Landscape along the C13
A strange concrete wall / settlement (satellite) some 10 km away

 

At the end of the day, I have gone 100 km away from Aus. It’s a good distance, but I am still surrounded by bare landscape. I decide to push until 120 km, remembering that Steve said there is a windmill at KM 120. If there is a windmill, there is also probably a concrete tank nearby, or even a farm, where I could sleep. Also, one of my maps indicates “Witputz cattle post” there, at the crossroads between C13 and D463, so I am hopeful to find ruins, and set up my tent sheltered from the wind.

An extra 20 km to cycle means I will get there after sunset, with very little light, and I won’t be able to look in the bush for a good camping spot. So there’d better be something there.

20140803-DSC_6006 die kyk in die pot pad
D727, then D446, other super scenic gravel roads that I’ll visit another time …

 

Natural waterhole
Water! A natural waterhole! Incredible, for that time and location

 

Cracked ground
Puzzling ground …

 

I reach Witputz (also spelled Witputs), and spot two windmills, but nothing else. It’s dark and I am not too surprised that even a bare crossroads has a name. Because of the windmills, there must be animals and a farm around here, but it could be in any direction, and maybe 5 km, 10 km or 15 km away. Too risky to look for, on unmarked dirt tracks, by night.

The gravel D463 is heading east, right into the Fish River canyon, and it feels like another scenic road with nothing on it for 100 km. I venture on it to camp away from the C13, paved and as busy as, maybe, 50 cars a day? And then, it’s jackpot! Just a kilometer away, I discern white buildings in the dark. It looks like an abandoned farming complex, with many buildings. Once again, that’s my last chance at the last moment!

Witputz
The next day in the morning

 

All the buildings look nice and clean, and they are all empty. It doesn’t really look like a farm, but more like a police office or a workshop, with a car inspection pit. I have a choice of 10 rooms, and I pick the one with a door and the best viewpoint against visitors. I don’t think there is much wildlife around, but one never knows. It’s a perfect stop for cyclists! (the main gate chain is so rusty it can be opened and closed with little pressure).

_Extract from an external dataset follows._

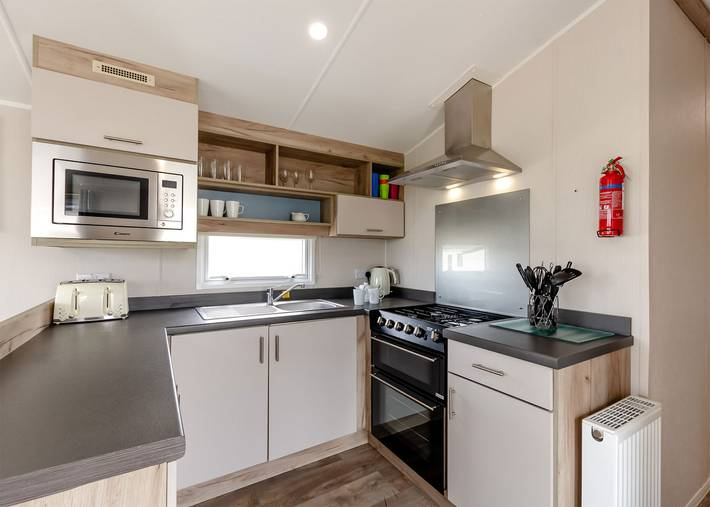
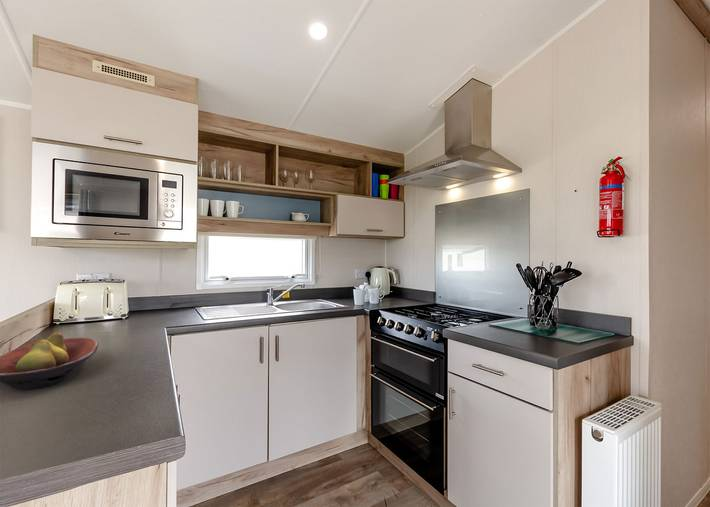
+ fruit bowl [0,332,99,391]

When I leave it in the morning, I see a sign that I had missed at night: Namibia Diamond Mining Company Ltd. I didn’t know there was diamond mining in the area. And I can’t find anything online that would tell me a bit more about where I slept.

Witputz

 

And now, just 50 km away from Rosh Pinah, I will get there early and hopefully visit the Zinc mine underground.